▶ _What you will do_:
Starting at the first line of the material below and stopping after the line that includes "yellow hard hat [569,315,628,360] -> none", write the lines out again exactly. Drop any pictures.

▶ _Extracted records_:
____
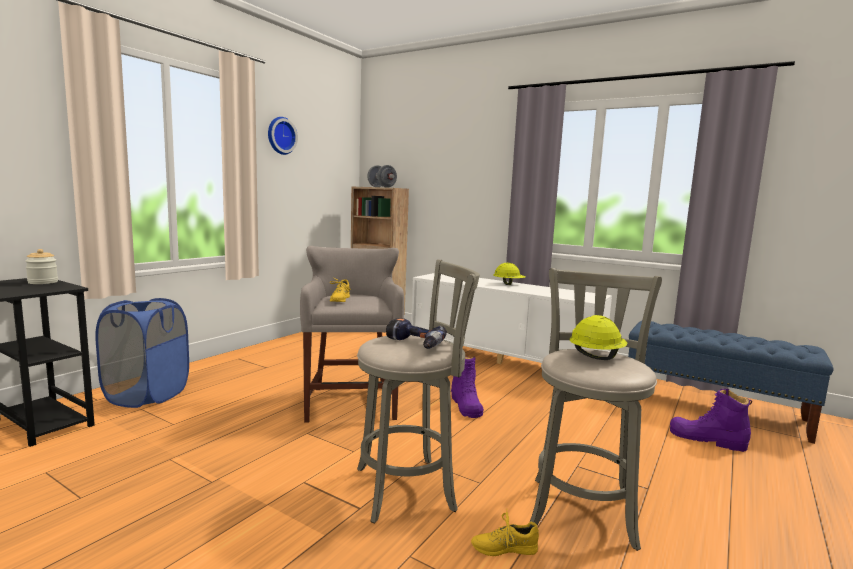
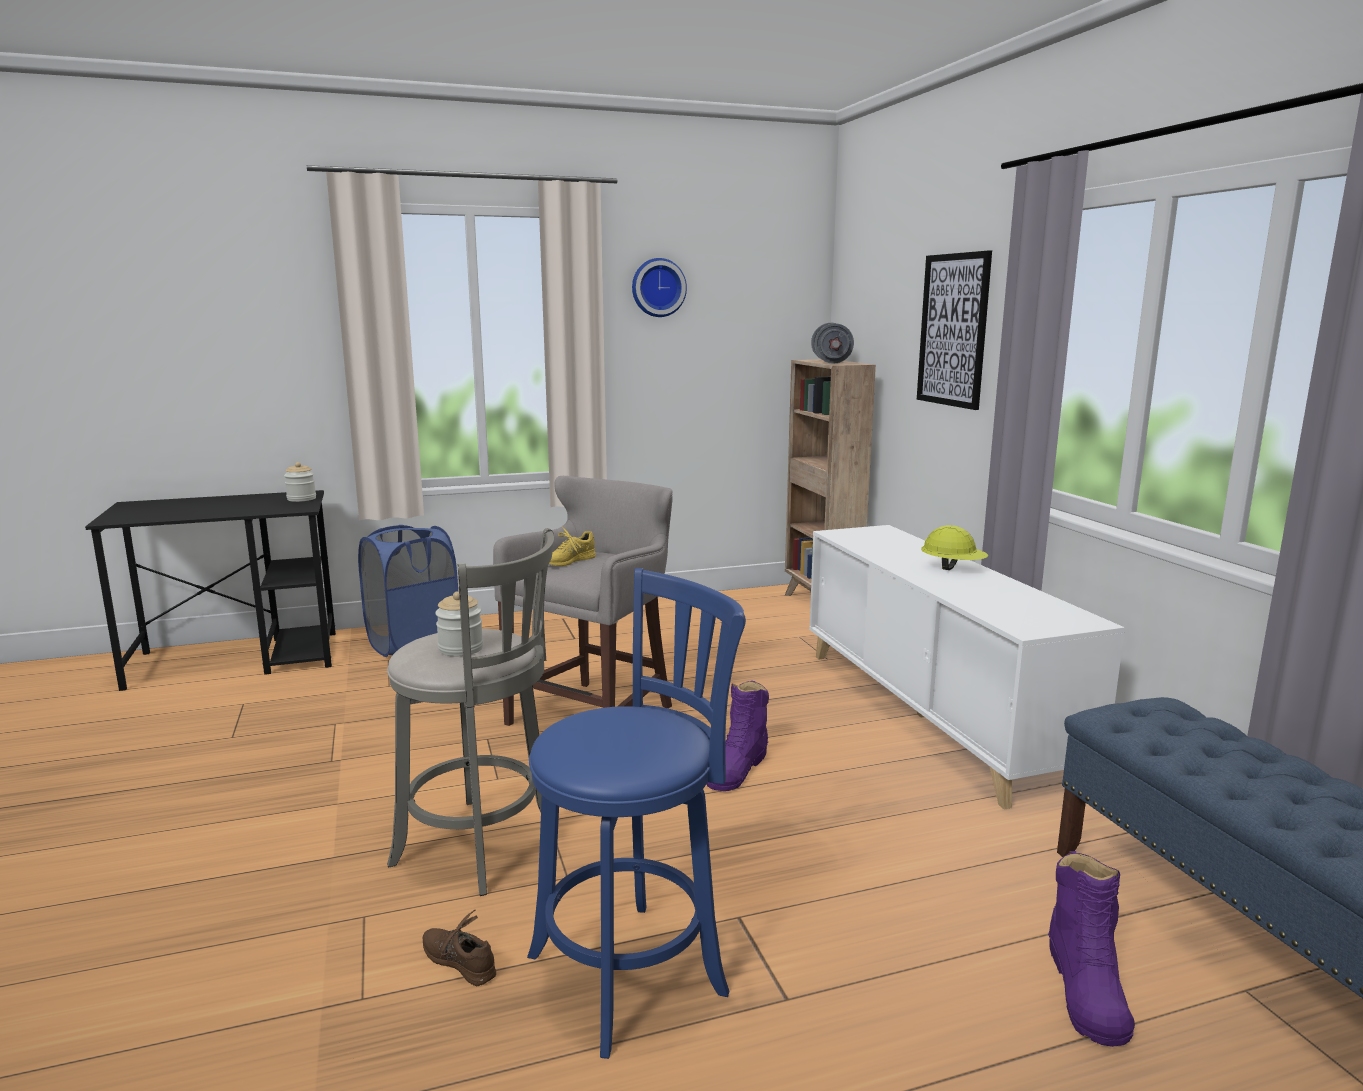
camera: 40 degrees right, 5 degrees up
power drill [386,318,447,349] -> jar [435,591,483,656]
yellow shoe [471,511,539,556] -> brown shoe [423,910,496,986]
grey stool [530,268,662,551] -> blue stool [527,568,746,1059]
yellow hard hat [569,315,628,360] -> none
purple boot [670,389,752,452] -> purple boot turned 150 degrees counterclockwise [1048,851,1135,1047]
none -> picture [917,250,992,410]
____
▶ _Output for this exercise_:
camera: 40 degrees right, 5 degrees up
power drill [386,318,447,349] -> jar [435,591,483,656]
yellow shoe [471,511,539,556] -> brown shoe [423,910,496,986]
grey stool [530,268,662,551] -> blue stool [527,568,746,1059]
yellow hard hat [569,315,628,360] -> none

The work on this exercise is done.